* **EXERCISE TASKS**
(a) In the 2015 year-in-review text, copy the passage word for word, starting with "February, 2015" and going on through "building was observed.".
(b) Write the next part of the 2015 year-in-review text, picking up after its last sentence.

2015 started off with a bang – and the loss of a dear friend – Captain John Doswell, who was eulogized in this post on January 5th. Out of a desire to escape from existential reality, I went searching for the Vampires that hang around the House of Moses down in Red Hook. Life kept on happening though, and while enduring an excruciating interval in Manhattan’s Gas Light district, a neat relic of tenement New York at a Church on 14th and 1st was described.
February, 2015
– photo by Mitch Waxman
A humble narrator spends a lot of time outdoors and concurrently complains endlessly about the weather. Too hot, too cold, humid, dry, raining, or way windy – I’m a regular complaint department on the subject. This post from February depicts a frozen over Newtown Creek, and what turned out to be creosote oil migrating out of a wooden maritime structure called a “dolphin.” “Other Objects” discusses curious altars and offerings discovered adorning certain corners in Astoria from around the time of the lunar new year. Over at Bushwick Inlet on the East River, in hoary Greenpoint, a spectacular fire at the Citystorage building was observed.

* **DATASET EXCERPT**
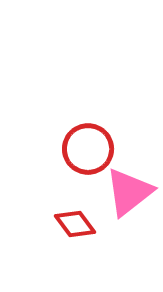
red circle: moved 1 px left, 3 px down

* **PER-TASK OUTPUTS**
(a)
February, 2015
– photo by Mitch Waxman
A humble narrator spends a lot of time outdoors and concurrently complains endlessly about the weather. Too hot, too cold, humid, dry, raining, or way windy – I’m a regular complaint department on the subject. This post from February depicts a frozen over Newtown Creek, and what turned out to be creosote oil migrating out of a wooden maritime structure called a “dolphin.” “Other Objects” discusses curious altars and offerings discovered adorning certain corners in Astoria from around the time of the lunar new year. Over at Bushwick Inlet on the East River, in hoary Greenpoint, a spectacular fire at the Citystorage building was observed.

(b)
March, 2015
x
– photo by Mitch Waxman
When the Big Little Mayor announced his intentions to deck over the Sunnyside Yards, which is literally “in my back yard,” I was forced to say “not.” As history is ultimately the best weapon in my quiver, the video above was created and disseminated to the web. A dedicated effort to focus in on Queens was made in 2015, after having spent most of 2014 over in Greenpoint. Strange Oceans focused in on “used to be 5ptz” on Davis Street in LIC. Not Permitted continued to discuss the Sunnyside Yards issue, and Very Confines witnessed mystery discharges into the Newtown Creek at the currently undefended border of Brooklyn and Queens.
April, 2015
– photo by Mitch Waxman
One spent quite a bit of time and effort visiting the “House of Moses” in 2015, and “Resting and Brooding” spent a bit of time observing the heart of Robert Moses’s empire here in Astoria – mighty Triborough. On the south end of Steinway Street, a tropical bird was noticed that was suffering from neglect in “Nearby Where,” and “Were Related” revealed where the City government stores a bunch of its gear under the Queensboro Bridge and at North Henry Street in Greenpoint.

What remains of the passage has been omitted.